Since 2010 the coalition government has been a loyal followers of Beveridge’s doctrine; spending on health, welfare and international aid has been ring fenced from the cuts that have been require to bring down our public spending deficit. After three years of relative pain it’s now clear that slashing back on defence, the arts and policing will not be sufficient to bring our finances under control. So what has changed since 1942 and how do we modify our approach to put things right?
Since 1942 the main change in our society has been increasing life expectancy, which has risen from 59 years to 77 years in the last 60 years. At the time of the Beveridge report retirement was a minority sport and as such was low cost, today most of us could expect to have 20 years of retirement if we stop full time work and 65. This adds enormous strain on the pension and health service provision and, in 30 years, has resulted in health and social security expenses growing from a third to a half of the UK’s public spending.
Sir William Beveridge - loving the hair cut! |
Any new model should have at its heart two concerns, fairness and affordability. Fairness is a great political football and no one doubts the need for progressive taxation, the rich must not only pay more but pay proportionately more tax that the less well off. But it’s at this point the progressive redistribution of wealth should end, we must stop penalising our wealthy and wealth creators at every turn. The present government seems hell bent on throwing out the principle of universal benefits, child allowance and winter fuel allowance to name two. This might seem like an obvious way to save money but it saves little whist doing untold damage. Wealthy tax payers must continue to receive these universal benefits to sustain their contract with state. Fairness also implies a standard of personal responsibility that is applied universally; whilst some may be able to afford more everyone must contribute through tax or other contributions. This needs to be mandated not voluntary as in Cameron’s ‘big society’. Fairness should also imply that in some instances contributions should be made by those who use the service (road taxes and tolls for motorists), whilst avoiding the obvious pitfalls of widening this principle too far – smokers should still expect to receive health benefits. Finally fairness requires some transparency. The current system, where almost all taxes disappear into a single bucket to be redistributed at the government’s whim, is a scandalous state of affairs. We need to know where our money goes and ideally more contributions should be made explicitly for specific services.

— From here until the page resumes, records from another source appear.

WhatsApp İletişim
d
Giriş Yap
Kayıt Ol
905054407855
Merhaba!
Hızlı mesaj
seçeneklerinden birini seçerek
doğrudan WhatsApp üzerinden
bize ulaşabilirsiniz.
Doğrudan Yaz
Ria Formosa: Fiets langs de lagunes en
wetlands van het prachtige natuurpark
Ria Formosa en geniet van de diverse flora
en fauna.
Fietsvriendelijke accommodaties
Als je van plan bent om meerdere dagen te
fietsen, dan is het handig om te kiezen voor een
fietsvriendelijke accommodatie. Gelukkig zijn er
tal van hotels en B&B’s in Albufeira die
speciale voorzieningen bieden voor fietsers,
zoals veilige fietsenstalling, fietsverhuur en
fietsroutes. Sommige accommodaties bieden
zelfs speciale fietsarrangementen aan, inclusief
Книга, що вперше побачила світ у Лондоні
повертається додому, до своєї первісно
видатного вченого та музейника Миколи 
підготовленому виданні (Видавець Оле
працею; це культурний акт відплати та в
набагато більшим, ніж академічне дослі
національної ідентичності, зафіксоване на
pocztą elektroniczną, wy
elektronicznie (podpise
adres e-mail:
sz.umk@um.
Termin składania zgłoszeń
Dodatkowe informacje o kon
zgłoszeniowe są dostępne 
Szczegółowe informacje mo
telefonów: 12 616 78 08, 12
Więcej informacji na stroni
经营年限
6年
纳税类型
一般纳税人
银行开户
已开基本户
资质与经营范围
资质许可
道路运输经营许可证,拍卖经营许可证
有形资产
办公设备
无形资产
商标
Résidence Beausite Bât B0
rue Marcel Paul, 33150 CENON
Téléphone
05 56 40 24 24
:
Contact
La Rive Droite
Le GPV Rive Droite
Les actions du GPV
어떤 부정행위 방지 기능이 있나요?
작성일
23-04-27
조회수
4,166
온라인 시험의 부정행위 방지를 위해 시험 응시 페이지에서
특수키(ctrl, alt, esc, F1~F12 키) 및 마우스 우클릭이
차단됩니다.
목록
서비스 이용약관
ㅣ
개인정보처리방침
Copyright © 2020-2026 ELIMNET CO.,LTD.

The second principle we need to embrace is affordability; and this needs to be linked to the idea of personal responsibility and personal contribution (defined contributions). In general we should all be able to secure a basic state service for a define contribution and we should be able to acquire additional services at our own cost from the private sector. State education augmented by private funding for university is a good example of how this works. Why should non graduates pay for universities? We should be asking ourselves whether A level students should also make some kind of contribution after school? In the same way we should all pay for basic pension, that starts at 70, we might choose to top this up to lower our retirement age but that’s an individual choice if affordable. This idea of basic state provision funded by discrete contributions should be applied across the board to all aspects of welfare. In housing the state should offer a standard housing benefit to those unable to afford their own home, but this should be capped at a modest level, so that families who can’t afford their own property will have to think hard about the size of their family and where they can afford to live, which is what those in private housing have to do. Even the sacred cow of health needs to be broken down into basic services we all may need to access services such as A&E and hospital treatments. The basic contribution might offer web diagnosis and a district nurse but we would have to pay extra if we want our own GP. Defining where to draw the line for basic services and getting over the emotional drama that money does by some freedom to access other services are both huge issues to be resolved, but they both require urgent attention. There is no doubt that the state needs to lower its sights on the safety net it provides for all types welfare and the rest of us need to recognise that money can’t buy love but it can (and always will) buy better services.